> [Activity]
Give back, word for word, the line that contains "Összes bejegyzés (217)" and every line that follows it in the data below.

> [Source data]
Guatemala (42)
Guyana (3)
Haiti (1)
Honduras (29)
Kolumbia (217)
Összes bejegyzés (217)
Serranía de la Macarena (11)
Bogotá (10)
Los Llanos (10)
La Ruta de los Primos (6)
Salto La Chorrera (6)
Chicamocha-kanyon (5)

> [Result of the exercise]
Összes bejegyzés (217)
Serranía de la Macarena (11)
Bogotá (10)
Los Llanos (10)
La Ruta de los Primos (6)
Salto La Chorrera (6)
Chicamocha-kanyon (5)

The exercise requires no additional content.